***** Material provided *****
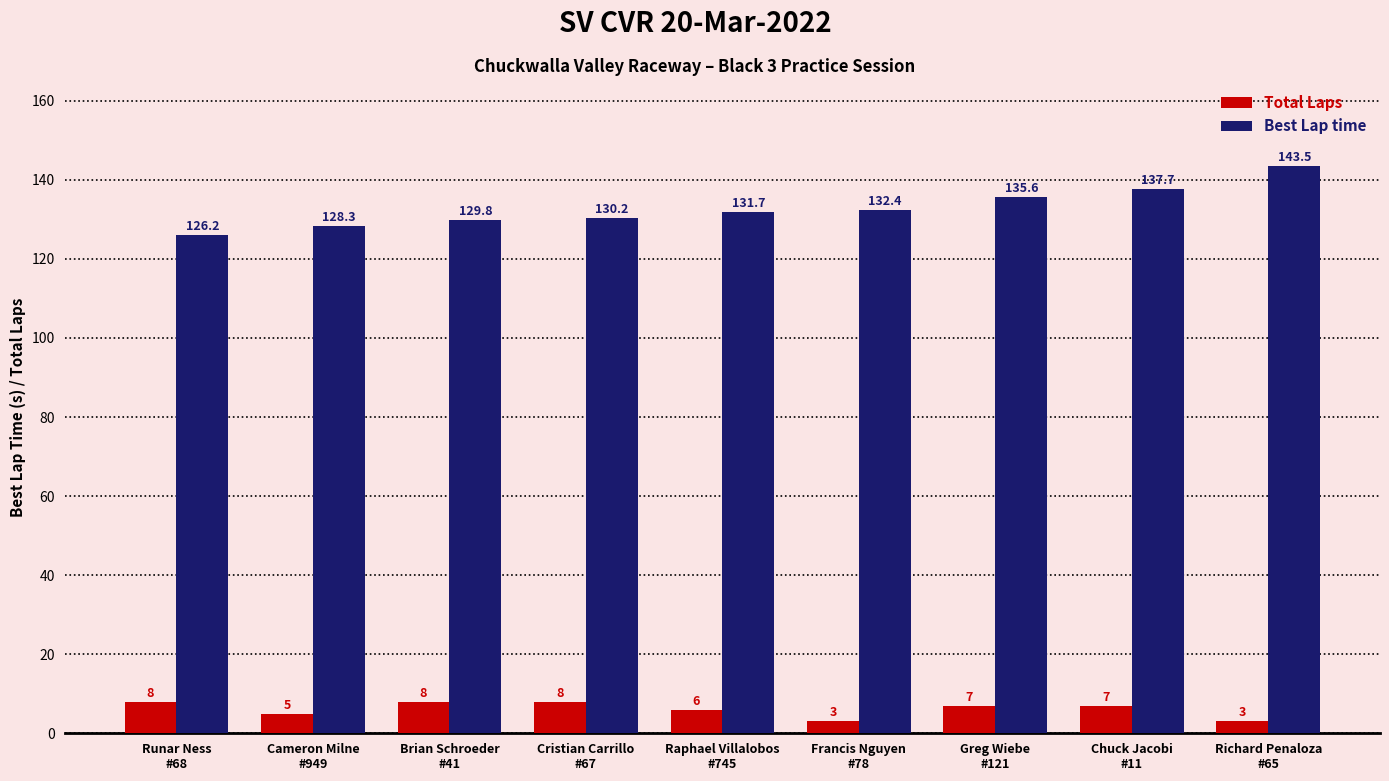

List the series in order of their overall mean, lowest first.

Total Laps, Best Lap time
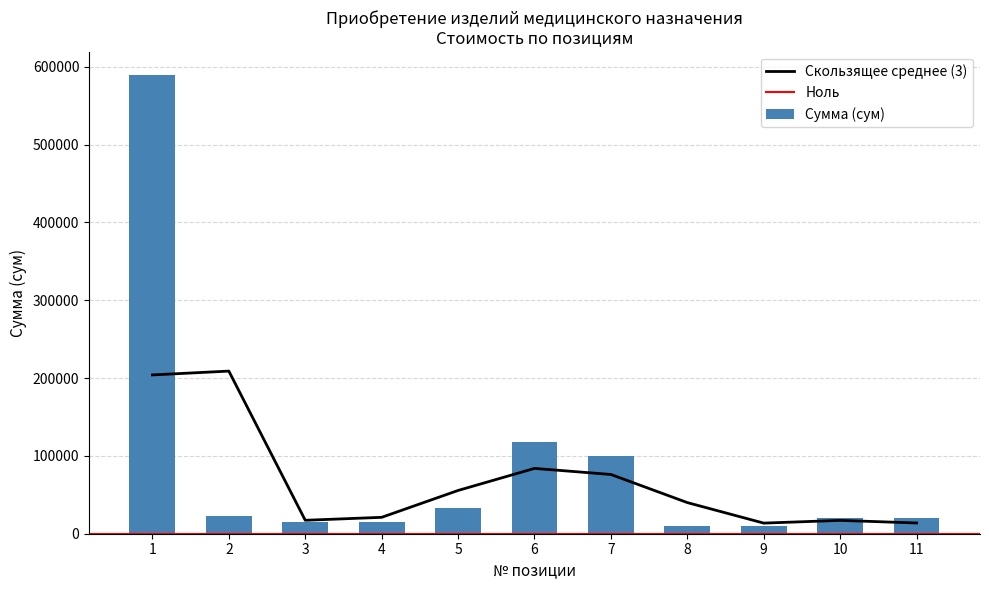

Which series has the largest range (max minus min)?

Сумма (сум)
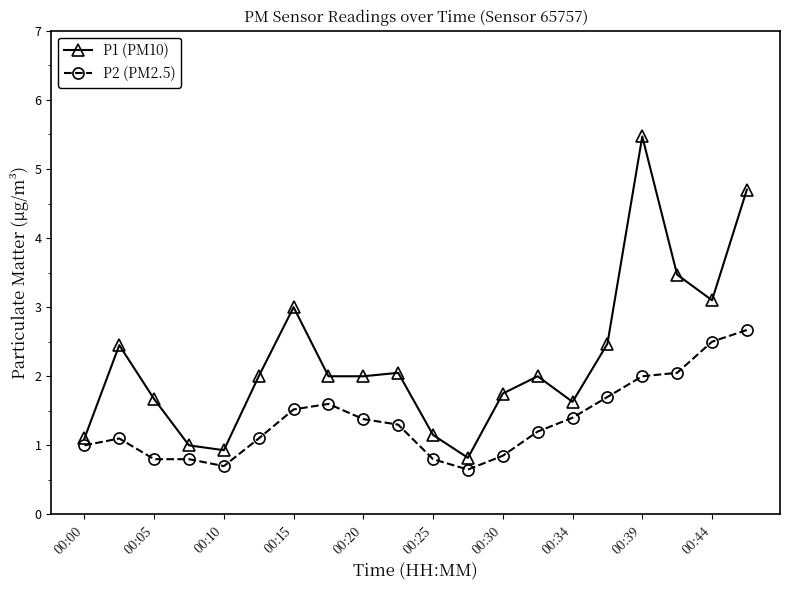

Does the chart display data point markers on the line(s)?

Yes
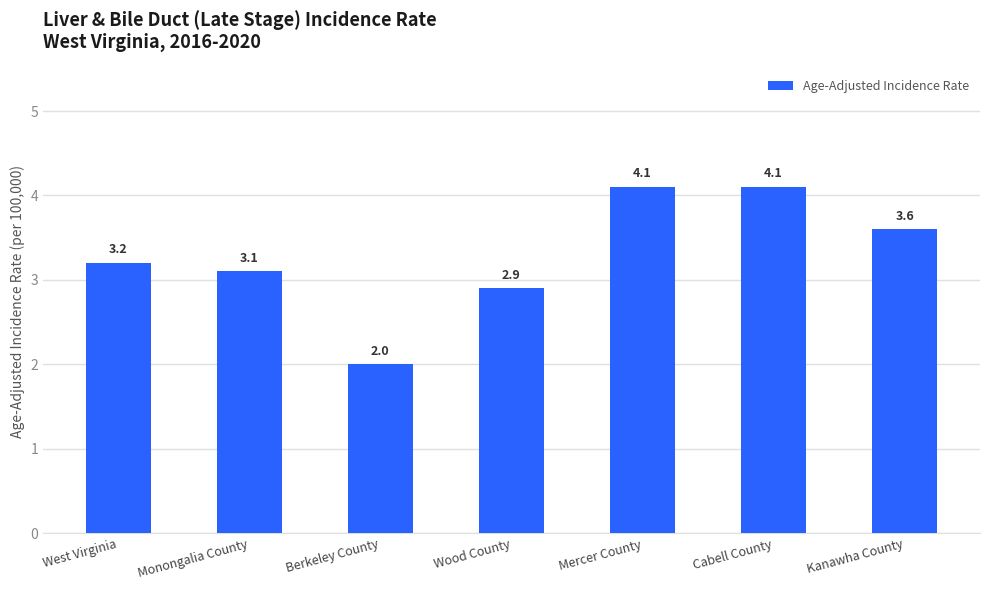

What is the ratio of the value at Berkeley County to the value at Wood County?

0.7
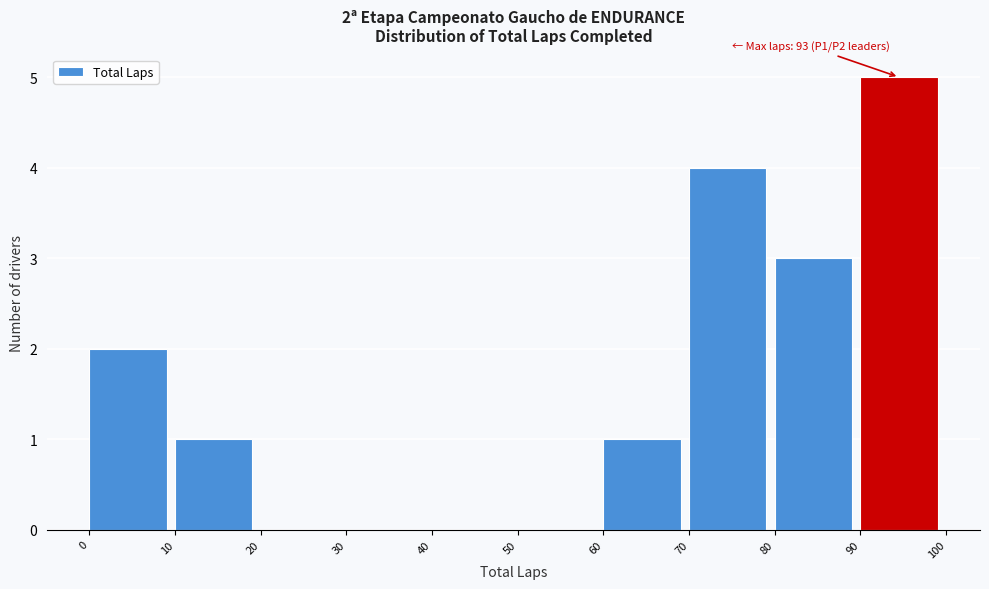

Over which range of the x-axis is the bar tallest?

90 to 100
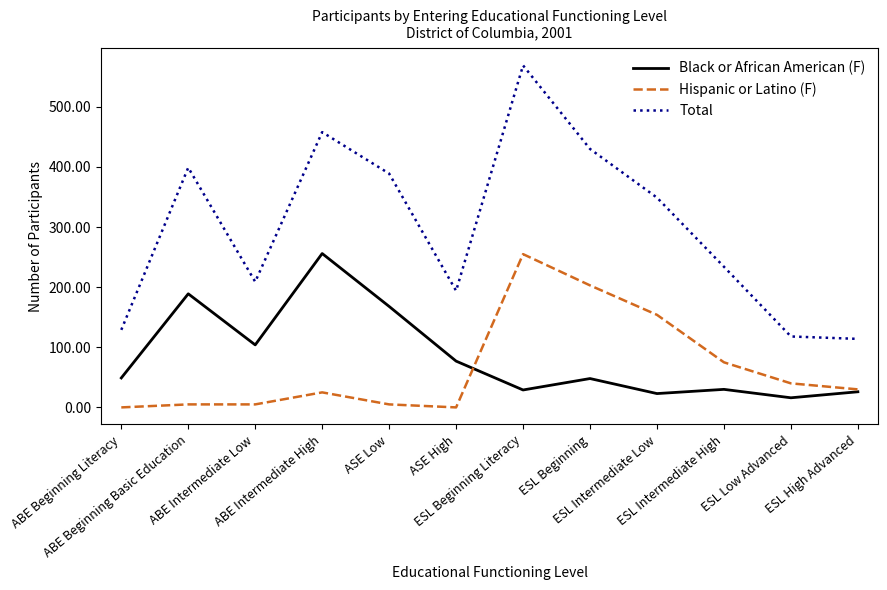

Is this an area chart (filled region under the line)?

No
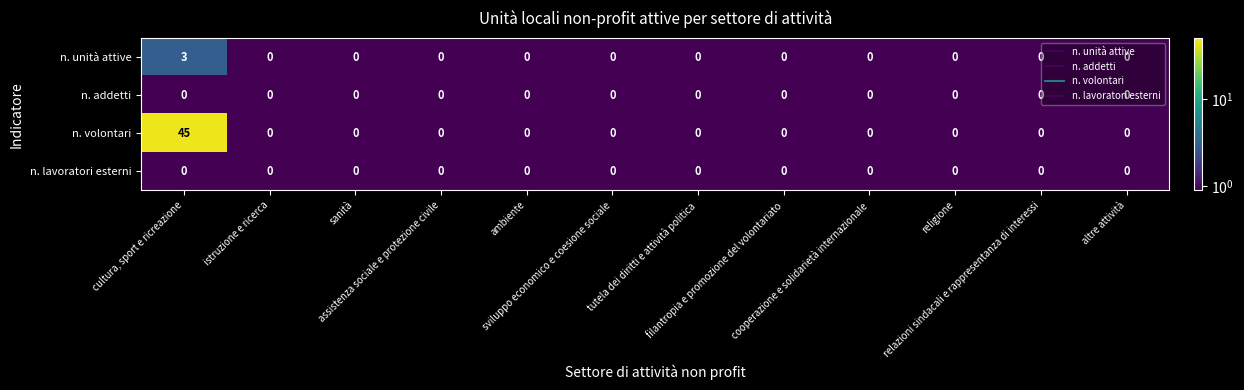

What is the sum of all n. unità attive values?

3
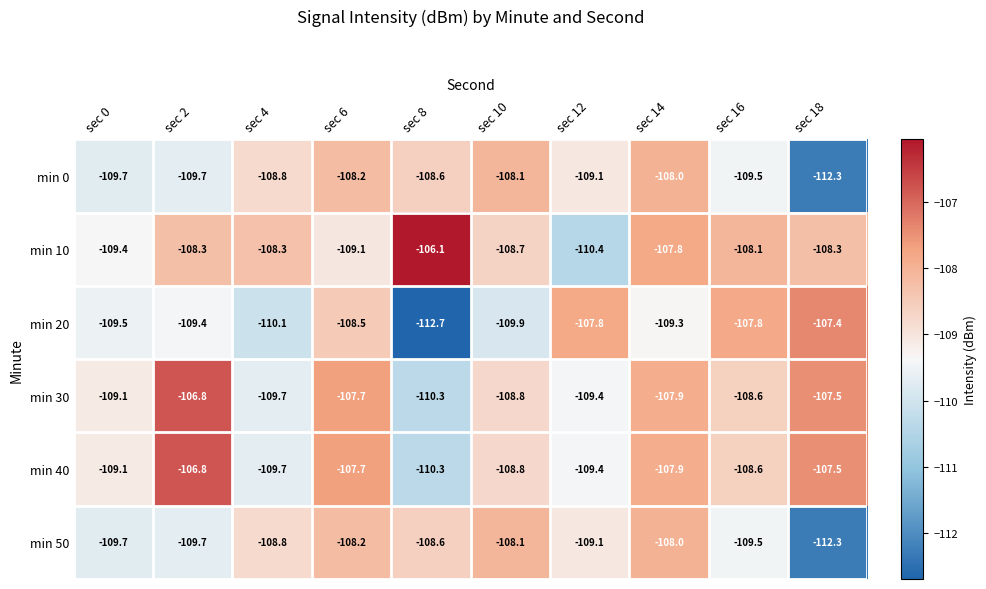

Which series has the largest range (max minus min)?

min 20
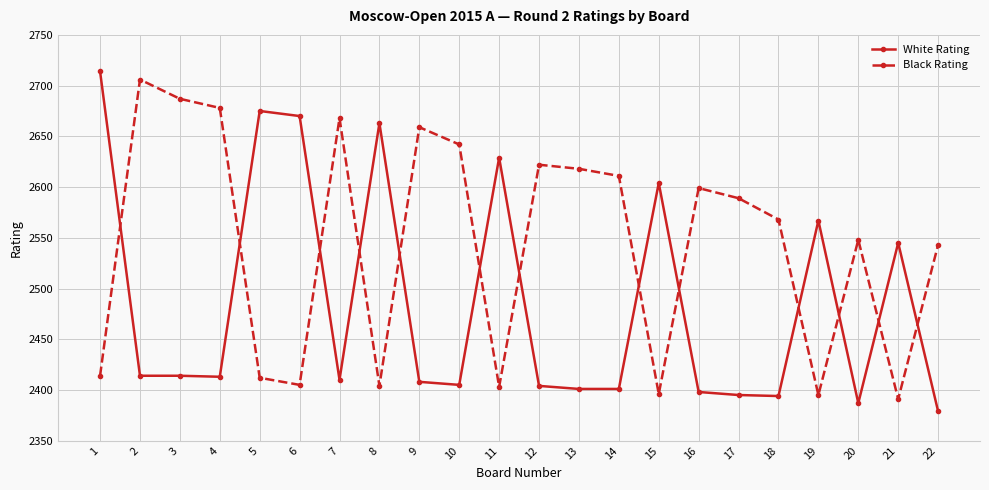

How many interior local valleys does the Black Rating series have?

6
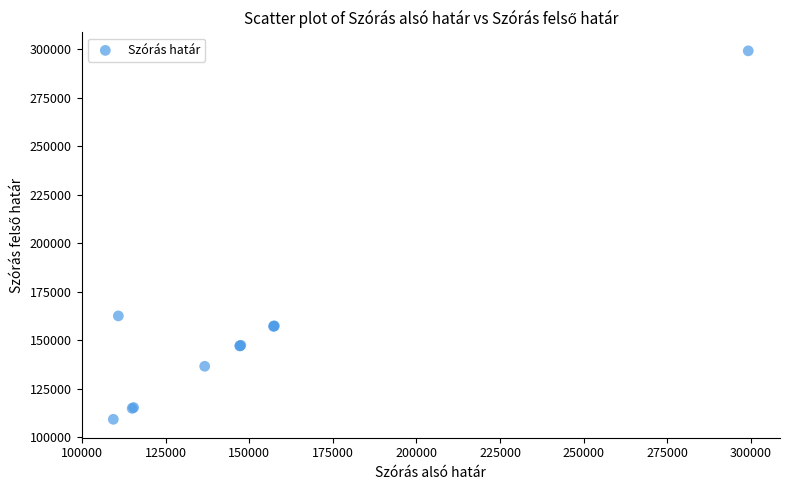

What Y value in the scatter plot is closest to 204289?

162623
*****
:: Work required ::
Write out every line of the data above word for word, leaving out the pictures.

:: Completed exercise ::
List the series in order of their overall mean, lowest first.

Total Laps, Best Lap time

Which series has the largest range (max minus min)?

Сумма (сум)

Does the chart display data point markers on the line(s)?

Yes

What is the ratio of the value at Berkeley County to the value at Wood County?

0.7

Over which range of the x-axis is the bar tallest?

90 to 100

Is this an area chart (filled region under the line)?

No

What is the sum of all n. unità attive values?

3

Which series has the largest range (max minus min)?

min 20

How many interior local valleys does the Black Rating series have?

6

What Y value in the scatter plot is closest to 204289?

162623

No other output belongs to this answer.